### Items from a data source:

- Opening Delimiter -

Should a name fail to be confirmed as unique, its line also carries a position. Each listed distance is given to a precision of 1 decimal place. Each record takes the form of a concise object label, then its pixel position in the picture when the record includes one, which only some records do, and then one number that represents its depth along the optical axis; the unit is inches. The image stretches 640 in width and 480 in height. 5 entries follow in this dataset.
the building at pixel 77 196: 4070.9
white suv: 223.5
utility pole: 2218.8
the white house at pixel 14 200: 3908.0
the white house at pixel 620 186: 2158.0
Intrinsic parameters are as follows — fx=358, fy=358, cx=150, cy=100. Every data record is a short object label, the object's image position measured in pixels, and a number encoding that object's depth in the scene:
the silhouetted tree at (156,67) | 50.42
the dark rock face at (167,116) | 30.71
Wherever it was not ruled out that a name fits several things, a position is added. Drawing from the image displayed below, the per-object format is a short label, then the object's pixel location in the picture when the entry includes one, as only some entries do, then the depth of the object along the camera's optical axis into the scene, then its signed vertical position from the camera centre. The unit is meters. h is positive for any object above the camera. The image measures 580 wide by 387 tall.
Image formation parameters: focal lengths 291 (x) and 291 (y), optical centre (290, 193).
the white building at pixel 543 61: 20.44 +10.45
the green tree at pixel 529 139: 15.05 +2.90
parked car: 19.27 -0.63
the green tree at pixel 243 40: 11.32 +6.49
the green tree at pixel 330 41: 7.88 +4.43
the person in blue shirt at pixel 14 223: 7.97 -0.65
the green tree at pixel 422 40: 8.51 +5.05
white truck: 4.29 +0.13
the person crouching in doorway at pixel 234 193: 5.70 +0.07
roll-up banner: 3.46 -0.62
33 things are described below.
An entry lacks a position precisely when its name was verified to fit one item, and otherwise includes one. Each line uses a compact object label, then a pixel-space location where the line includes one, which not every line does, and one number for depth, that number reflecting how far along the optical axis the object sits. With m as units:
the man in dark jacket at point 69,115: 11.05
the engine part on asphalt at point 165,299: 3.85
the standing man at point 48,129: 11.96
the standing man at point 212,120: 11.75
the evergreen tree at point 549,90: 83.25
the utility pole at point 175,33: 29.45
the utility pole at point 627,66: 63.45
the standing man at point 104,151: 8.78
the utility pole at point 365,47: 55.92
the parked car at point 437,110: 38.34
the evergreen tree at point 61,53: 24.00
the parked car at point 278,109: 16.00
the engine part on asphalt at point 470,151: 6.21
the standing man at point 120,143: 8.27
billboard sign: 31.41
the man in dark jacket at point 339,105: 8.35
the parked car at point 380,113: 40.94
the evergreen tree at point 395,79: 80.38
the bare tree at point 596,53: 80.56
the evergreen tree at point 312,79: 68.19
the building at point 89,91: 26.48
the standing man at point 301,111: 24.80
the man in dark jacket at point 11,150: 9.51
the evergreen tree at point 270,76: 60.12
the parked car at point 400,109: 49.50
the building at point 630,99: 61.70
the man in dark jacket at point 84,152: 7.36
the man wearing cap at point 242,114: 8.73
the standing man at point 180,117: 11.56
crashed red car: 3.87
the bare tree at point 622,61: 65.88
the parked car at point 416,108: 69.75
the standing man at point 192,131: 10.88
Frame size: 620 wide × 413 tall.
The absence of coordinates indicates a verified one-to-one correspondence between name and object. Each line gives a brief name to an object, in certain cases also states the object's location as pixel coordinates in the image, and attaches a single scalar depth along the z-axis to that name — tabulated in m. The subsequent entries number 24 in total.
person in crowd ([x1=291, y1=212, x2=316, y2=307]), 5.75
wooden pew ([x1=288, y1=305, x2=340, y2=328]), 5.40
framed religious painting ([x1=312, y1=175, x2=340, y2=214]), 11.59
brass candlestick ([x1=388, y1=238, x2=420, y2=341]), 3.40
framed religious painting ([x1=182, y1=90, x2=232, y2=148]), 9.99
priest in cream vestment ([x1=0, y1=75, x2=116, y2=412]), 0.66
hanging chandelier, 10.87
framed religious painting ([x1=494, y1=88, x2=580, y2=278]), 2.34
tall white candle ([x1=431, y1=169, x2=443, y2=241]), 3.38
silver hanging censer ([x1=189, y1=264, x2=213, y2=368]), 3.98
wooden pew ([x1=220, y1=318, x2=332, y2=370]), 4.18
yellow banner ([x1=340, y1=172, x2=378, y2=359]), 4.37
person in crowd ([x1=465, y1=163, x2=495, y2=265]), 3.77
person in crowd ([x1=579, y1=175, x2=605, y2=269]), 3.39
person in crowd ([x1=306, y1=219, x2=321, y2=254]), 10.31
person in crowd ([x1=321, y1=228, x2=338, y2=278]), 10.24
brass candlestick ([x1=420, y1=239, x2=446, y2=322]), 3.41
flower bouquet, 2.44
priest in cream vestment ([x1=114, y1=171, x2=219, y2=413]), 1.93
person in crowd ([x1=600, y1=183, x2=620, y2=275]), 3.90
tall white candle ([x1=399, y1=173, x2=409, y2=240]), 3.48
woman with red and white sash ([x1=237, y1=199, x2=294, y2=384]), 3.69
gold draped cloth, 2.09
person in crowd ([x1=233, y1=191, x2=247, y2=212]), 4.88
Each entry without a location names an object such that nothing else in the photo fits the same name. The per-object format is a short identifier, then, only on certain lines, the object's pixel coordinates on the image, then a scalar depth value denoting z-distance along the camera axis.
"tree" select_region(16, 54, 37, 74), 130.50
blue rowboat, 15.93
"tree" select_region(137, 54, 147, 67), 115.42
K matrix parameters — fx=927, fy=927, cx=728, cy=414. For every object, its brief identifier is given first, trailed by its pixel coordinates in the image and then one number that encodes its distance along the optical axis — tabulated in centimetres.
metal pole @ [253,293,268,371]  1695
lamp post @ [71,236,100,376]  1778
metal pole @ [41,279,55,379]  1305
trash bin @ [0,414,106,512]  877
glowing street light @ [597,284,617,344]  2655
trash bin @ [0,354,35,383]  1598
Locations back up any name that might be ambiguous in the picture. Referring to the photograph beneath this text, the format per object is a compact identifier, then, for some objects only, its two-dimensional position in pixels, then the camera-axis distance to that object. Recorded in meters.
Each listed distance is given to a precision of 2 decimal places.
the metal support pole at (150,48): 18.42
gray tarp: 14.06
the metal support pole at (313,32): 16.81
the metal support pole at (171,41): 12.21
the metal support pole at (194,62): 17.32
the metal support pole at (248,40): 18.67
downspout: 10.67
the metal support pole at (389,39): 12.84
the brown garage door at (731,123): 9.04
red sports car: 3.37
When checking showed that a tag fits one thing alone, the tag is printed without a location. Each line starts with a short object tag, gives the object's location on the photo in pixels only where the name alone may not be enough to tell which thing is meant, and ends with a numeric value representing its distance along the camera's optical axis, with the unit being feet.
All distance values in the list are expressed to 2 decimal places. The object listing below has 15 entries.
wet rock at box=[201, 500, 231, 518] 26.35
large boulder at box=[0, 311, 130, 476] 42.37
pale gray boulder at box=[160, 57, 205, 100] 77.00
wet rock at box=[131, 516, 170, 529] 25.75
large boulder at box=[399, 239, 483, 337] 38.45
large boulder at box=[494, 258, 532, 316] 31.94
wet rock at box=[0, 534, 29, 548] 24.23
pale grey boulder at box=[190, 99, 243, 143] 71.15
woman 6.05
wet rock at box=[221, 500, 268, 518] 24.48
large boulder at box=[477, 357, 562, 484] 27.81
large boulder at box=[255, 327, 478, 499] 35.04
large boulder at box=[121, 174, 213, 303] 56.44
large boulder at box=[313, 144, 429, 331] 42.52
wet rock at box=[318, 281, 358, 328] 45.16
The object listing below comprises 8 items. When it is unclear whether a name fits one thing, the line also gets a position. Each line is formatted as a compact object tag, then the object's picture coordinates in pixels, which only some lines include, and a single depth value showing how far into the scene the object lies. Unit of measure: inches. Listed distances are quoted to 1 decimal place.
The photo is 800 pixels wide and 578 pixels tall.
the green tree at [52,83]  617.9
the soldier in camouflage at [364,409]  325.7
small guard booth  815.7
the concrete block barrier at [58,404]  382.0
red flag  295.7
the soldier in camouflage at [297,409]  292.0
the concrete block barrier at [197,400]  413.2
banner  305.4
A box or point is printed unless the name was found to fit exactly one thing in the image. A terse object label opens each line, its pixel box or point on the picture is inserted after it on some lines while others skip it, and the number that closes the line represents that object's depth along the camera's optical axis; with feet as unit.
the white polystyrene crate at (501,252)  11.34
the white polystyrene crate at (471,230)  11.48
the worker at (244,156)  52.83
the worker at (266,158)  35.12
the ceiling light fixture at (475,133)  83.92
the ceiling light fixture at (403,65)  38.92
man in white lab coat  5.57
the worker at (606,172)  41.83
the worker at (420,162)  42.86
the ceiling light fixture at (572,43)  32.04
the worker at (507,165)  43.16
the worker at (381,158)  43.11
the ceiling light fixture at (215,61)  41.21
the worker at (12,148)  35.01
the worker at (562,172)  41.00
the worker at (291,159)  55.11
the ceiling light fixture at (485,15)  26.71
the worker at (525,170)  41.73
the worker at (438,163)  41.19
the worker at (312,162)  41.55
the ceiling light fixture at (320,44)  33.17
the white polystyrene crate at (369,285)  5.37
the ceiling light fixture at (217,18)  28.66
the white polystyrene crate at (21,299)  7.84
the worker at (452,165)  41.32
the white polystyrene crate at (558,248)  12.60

- Closing Delimiter -

### Exercise prompt:
The line with "man in white" through the last line of the data: write these out exactly, and no others.

### Solution to the problem:
man in white lab coat  5.57
the worker at (606,172)  41.83
the worker at (420,162)  42.86
the ceiling light fixture at (572,43)  32.04
the worker at (507,165)  43.16
the worker at (381,158)  43.11
the ceiling light fixture at (215,61)  41.21
the worker at (12,148)  35.01
the worker at (562,172)  41.00
the worker at (291,159)  55.11
the ceiling light fixture at (485,15)  26.71
the worker at (525,170)  41.73
the worker at (438,163)  41.19
the worker at (312,162)  41.55
the ceiling light fixture at (320,44)  33.17
the white polystyrene crate at (369,285)  5.37
the ceiling light fixture at (217,18)  28.66
the white polystyrene crate at (21,299)  7.84
the worker at (452,165)  41.32
the white polystyrene crate at (558,248)  12.60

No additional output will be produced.